Start of Entries shown

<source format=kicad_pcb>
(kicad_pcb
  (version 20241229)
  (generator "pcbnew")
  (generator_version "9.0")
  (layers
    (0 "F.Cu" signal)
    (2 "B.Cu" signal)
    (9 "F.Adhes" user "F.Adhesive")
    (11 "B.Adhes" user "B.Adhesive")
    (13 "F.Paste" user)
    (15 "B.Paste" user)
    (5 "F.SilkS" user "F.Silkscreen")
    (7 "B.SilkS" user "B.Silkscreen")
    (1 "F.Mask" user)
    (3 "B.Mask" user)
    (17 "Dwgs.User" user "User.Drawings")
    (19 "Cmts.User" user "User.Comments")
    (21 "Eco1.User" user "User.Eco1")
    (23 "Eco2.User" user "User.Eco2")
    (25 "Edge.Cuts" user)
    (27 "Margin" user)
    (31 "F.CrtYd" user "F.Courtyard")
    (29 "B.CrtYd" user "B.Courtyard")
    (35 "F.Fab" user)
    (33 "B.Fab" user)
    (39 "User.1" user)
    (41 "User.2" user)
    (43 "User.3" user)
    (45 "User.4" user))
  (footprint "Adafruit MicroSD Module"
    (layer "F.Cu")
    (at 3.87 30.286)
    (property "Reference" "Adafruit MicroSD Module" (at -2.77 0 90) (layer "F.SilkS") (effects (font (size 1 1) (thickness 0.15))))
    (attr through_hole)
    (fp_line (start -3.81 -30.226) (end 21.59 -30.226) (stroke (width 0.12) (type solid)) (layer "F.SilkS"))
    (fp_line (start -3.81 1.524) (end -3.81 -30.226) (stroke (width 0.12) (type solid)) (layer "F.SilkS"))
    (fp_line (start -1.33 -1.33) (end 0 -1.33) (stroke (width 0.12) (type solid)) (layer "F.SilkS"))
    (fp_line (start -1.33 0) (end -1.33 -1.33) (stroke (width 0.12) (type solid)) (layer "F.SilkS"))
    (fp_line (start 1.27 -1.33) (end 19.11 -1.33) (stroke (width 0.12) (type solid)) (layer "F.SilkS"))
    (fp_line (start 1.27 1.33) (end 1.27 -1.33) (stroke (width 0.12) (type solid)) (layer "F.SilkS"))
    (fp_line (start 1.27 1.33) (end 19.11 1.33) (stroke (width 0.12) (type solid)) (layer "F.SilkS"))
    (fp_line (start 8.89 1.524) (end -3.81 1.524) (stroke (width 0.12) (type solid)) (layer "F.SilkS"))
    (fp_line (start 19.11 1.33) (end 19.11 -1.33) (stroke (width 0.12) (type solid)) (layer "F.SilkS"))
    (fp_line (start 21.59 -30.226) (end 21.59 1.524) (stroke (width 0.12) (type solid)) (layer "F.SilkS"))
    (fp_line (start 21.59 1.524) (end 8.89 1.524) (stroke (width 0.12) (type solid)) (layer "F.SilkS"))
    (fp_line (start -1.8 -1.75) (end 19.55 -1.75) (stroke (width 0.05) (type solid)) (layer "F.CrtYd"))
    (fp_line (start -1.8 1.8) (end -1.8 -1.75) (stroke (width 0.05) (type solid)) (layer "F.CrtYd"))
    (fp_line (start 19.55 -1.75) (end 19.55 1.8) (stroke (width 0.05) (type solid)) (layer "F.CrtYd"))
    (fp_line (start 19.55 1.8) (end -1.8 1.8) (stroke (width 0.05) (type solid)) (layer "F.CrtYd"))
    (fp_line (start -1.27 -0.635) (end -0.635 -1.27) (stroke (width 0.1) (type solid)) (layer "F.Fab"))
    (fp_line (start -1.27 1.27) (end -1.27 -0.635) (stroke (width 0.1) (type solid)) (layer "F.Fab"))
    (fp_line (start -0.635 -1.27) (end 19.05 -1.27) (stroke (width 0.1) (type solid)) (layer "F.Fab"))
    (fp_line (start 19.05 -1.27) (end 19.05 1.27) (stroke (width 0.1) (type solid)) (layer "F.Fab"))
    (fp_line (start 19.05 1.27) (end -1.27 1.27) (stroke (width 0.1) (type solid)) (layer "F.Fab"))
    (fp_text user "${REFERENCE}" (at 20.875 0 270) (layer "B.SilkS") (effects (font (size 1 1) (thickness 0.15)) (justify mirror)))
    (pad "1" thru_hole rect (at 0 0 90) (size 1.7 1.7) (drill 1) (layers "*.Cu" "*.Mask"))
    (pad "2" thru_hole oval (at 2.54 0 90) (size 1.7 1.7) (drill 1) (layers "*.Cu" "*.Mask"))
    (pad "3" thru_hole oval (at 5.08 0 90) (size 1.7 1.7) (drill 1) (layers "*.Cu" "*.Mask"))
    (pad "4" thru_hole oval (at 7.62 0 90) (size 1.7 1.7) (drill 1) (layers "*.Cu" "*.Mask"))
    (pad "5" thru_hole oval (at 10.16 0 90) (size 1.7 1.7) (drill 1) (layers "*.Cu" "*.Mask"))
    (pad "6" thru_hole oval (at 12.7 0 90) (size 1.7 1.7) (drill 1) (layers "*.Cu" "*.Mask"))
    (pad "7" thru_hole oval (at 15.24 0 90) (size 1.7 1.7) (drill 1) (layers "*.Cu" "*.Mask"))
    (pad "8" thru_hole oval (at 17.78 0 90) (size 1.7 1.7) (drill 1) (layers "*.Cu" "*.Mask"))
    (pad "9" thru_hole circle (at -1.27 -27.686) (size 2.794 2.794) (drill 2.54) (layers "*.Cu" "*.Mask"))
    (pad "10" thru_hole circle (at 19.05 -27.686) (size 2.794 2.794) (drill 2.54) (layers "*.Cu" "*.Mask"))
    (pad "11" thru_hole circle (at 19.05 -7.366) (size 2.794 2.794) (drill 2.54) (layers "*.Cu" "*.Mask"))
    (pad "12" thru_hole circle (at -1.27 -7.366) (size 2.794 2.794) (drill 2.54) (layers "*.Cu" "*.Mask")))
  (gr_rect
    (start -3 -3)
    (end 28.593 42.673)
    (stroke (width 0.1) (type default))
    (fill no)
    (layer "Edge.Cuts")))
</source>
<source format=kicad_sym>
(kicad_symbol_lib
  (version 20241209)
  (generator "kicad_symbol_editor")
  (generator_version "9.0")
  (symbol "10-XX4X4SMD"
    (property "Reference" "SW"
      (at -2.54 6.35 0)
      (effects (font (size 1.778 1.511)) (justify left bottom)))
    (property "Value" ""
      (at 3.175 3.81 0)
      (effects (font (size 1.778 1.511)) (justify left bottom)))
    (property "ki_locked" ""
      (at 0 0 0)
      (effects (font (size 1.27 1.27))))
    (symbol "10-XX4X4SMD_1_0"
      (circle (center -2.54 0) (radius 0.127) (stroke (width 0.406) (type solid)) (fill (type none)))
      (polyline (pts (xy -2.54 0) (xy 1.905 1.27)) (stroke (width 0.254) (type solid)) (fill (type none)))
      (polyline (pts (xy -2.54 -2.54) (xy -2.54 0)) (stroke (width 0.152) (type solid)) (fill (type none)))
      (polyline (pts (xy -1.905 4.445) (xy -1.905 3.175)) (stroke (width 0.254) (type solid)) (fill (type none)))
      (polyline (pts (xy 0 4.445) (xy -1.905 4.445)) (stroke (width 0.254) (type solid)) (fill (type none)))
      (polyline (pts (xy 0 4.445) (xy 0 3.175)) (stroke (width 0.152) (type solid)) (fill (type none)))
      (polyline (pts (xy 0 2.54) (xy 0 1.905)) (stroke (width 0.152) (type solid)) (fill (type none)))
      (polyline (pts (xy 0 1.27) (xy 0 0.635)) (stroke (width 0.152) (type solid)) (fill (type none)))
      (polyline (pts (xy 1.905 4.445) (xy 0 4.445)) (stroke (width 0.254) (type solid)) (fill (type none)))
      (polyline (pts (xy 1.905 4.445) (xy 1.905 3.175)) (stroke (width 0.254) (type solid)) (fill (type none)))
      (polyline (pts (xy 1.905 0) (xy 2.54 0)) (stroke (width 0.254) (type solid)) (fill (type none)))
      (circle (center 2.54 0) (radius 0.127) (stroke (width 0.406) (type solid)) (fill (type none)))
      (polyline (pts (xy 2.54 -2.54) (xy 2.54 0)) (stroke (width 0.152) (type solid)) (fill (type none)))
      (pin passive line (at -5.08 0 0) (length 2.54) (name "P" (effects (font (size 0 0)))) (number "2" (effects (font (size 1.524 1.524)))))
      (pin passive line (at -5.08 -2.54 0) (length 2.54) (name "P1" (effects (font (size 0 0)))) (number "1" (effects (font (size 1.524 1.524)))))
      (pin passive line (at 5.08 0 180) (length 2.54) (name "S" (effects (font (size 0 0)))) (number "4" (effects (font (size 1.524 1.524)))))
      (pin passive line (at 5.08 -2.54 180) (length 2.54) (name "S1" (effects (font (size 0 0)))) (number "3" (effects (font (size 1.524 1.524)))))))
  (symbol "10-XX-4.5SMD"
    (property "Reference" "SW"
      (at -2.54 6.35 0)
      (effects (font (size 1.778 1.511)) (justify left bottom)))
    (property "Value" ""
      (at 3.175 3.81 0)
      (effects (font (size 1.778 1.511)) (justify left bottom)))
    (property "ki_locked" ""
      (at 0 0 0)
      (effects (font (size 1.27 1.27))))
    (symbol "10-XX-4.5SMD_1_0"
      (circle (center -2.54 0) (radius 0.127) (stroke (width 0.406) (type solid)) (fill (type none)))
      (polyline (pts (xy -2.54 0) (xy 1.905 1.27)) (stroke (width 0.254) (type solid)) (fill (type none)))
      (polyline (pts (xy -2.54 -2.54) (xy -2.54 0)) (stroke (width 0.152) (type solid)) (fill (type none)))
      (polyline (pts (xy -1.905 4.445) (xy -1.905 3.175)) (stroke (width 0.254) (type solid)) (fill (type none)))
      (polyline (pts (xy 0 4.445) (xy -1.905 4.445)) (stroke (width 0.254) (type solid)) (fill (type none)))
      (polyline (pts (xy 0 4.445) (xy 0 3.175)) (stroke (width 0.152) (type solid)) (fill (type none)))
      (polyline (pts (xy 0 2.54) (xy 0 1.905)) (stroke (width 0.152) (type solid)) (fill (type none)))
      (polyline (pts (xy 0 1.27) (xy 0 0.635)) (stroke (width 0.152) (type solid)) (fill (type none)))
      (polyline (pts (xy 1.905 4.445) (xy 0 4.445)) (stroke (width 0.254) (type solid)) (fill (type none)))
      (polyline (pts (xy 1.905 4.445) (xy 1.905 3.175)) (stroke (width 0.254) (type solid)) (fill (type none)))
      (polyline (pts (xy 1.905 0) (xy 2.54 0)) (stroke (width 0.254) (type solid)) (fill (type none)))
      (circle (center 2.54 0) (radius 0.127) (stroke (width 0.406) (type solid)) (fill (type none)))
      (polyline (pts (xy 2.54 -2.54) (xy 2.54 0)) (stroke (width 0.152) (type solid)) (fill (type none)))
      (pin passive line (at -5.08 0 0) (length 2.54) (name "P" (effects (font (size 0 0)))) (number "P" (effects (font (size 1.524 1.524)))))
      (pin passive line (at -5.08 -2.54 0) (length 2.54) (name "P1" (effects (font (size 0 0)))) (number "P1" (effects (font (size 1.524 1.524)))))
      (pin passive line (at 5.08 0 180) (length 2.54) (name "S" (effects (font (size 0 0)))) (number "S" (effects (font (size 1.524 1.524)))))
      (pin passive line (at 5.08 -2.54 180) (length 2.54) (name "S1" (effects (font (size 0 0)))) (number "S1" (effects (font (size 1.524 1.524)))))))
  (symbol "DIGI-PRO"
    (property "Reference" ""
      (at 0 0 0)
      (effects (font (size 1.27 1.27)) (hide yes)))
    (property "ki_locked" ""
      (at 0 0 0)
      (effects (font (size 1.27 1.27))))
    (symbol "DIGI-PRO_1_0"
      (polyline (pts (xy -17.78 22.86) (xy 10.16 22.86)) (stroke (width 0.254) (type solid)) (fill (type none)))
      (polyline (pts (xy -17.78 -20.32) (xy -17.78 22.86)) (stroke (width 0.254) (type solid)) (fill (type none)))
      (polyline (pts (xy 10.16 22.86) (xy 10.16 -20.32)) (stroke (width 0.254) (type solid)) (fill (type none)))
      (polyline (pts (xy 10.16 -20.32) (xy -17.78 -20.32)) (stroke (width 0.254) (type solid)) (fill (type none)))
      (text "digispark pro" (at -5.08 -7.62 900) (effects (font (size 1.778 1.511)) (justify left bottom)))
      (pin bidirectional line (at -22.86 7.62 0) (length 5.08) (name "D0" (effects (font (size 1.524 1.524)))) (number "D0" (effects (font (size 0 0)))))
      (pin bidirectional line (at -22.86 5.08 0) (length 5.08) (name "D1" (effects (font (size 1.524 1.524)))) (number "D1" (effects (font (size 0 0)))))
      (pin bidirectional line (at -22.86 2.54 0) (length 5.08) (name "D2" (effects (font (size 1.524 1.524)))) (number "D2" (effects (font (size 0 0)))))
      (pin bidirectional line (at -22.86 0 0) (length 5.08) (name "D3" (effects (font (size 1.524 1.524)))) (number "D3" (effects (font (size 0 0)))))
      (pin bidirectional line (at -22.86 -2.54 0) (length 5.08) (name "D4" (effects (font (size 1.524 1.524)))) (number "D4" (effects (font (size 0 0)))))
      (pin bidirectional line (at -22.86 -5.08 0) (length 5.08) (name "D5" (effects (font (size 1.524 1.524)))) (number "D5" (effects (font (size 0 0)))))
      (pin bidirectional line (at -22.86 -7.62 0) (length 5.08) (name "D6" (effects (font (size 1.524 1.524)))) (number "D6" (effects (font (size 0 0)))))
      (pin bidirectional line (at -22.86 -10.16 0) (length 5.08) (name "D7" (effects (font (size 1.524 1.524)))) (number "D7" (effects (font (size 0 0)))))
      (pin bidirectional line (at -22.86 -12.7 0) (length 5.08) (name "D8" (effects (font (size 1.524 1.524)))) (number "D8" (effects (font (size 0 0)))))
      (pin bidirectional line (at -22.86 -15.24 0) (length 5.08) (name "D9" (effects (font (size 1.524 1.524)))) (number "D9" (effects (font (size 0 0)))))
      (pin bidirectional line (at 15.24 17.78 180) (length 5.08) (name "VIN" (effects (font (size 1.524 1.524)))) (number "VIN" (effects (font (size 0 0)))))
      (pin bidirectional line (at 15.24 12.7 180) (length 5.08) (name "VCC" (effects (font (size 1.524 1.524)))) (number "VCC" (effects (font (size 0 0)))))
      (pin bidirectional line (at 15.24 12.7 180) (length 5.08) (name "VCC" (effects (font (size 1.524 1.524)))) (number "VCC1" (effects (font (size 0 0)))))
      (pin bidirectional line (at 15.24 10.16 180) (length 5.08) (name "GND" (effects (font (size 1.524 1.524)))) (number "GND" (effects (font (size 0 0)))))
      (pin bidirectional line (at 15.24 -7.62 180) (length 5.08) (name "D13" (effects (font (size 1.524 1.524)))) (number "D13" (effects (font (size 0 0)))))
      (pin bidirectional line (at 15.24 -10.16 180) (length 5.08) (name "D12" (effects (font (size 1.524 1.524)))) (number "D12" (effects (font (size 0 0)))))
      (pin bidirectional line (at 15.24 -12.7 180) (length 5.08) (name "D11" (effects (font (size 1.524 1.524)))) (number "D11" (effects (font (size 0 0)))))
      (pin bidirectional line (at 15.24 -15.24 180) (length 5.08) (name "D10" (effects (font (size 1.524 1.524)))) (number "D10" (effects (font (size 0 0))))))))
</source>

End of Entries shown

### Work item
All lines with the word "Adafruit" are needed; pull them from the entries and copy each.

### Reply
  (footprint "Adafruit MicroSD Module"
    (property "Reference" "Adafruit MicroSD Module" (at -2.77 0 90) (layer "F.SilkS") (effects (font (size 1 1) (thickness 0.15))))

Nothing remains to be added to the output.